A New PayPal scam

My wife is an award-winning artist who, like other creative people, gets targeted with scams on-line from people claiming they want to buy her art. I’ve blogged about one scam they’ve used before.

This is one of her art pieces. It’s made out of dryer lint. No, really. Check out her web page.

Here’s how this one works:

They want to buy something from you. You give them the price. It’s usually for a lot of money, because that way, you’re very excited to have sold something for such a huge amount. That makes you more willing to make sure it happens.

Then they send you a message saying they paid. You then get an email that looks like it’s from PayPal (it isn’t) that says your account can’t accept this money because the account needs to be updated to a business account. “Once updated, the money will be available to you. Please deposit $500 into your account to activate the business account.”

You contact the person and they say, “OK, I’ll pay to update the account and then when you get confirmation that it has been approved and my payment has gone through, you can refund that money to me.” (Or, alternatively, you are provided with a link to PayPal so you can make the payment yourself, but of course, the link is a fake one that doesn’t go to PayPal.)

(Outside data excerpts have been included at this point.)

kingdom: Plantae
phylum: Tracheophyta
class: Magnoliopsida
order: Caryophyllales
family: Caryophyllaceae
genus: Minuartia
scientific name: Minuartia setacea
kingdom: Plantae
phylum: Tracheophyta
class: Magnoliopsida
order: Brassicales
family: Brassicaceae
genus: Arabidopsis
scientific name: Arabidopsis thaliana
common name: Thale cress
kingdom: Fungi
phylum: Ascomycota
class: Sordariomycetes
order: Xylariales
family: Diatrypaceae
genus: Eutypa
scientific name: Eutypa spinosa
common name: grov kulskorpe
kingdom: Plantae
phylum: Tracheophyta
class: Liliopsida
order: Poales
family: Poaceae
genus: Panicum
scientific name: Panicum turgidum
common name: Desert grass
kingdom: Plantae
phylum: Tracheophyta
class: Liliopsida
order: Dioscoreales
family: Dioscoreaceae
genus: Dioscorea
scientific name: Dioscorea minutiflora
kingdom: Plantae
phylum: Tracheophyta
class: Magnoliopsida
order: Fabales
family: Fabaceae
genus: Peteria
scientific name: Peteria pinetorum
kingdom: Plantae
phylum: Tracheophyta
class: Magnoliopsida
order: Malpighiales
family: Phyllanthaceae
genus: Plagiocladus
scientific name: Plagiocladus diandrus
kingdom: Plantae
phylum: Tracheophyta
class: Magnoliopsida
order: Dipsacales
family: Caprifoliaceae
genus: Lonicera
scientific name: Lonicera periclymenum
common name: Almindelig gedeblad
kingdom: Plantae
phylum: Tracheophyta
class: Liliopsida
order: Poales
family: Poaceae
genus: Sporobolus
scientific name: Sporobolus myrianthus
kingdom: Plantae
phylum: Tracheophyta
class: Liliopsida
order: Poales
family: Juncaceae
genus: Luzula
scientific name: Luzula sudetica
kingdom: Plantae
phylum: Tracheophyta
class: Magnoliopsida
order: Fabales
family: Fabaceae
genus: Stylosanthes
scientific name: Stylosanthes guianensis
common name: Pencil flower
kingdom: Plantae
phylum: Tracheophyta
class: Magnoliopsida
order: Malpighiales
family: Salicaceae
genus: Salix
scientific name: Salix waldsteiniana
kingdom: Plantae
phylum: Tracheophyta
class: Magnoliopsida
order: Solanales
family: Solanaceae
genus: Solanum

If you do this, you’ll get another fake email saying the account is active and the payment went through. You’re then asked to refund the $500 to the person, who also gets your credit card and banking information that they can use to hack into your account later. See how it works?

Heidi and I do have fun taunting the scammers though before finally calling them out and blocking them. Heidi then publicly posts the scammer’s name and email on her Instagram page to warn others.

Remember: the internet is full of scammers. Always be wary.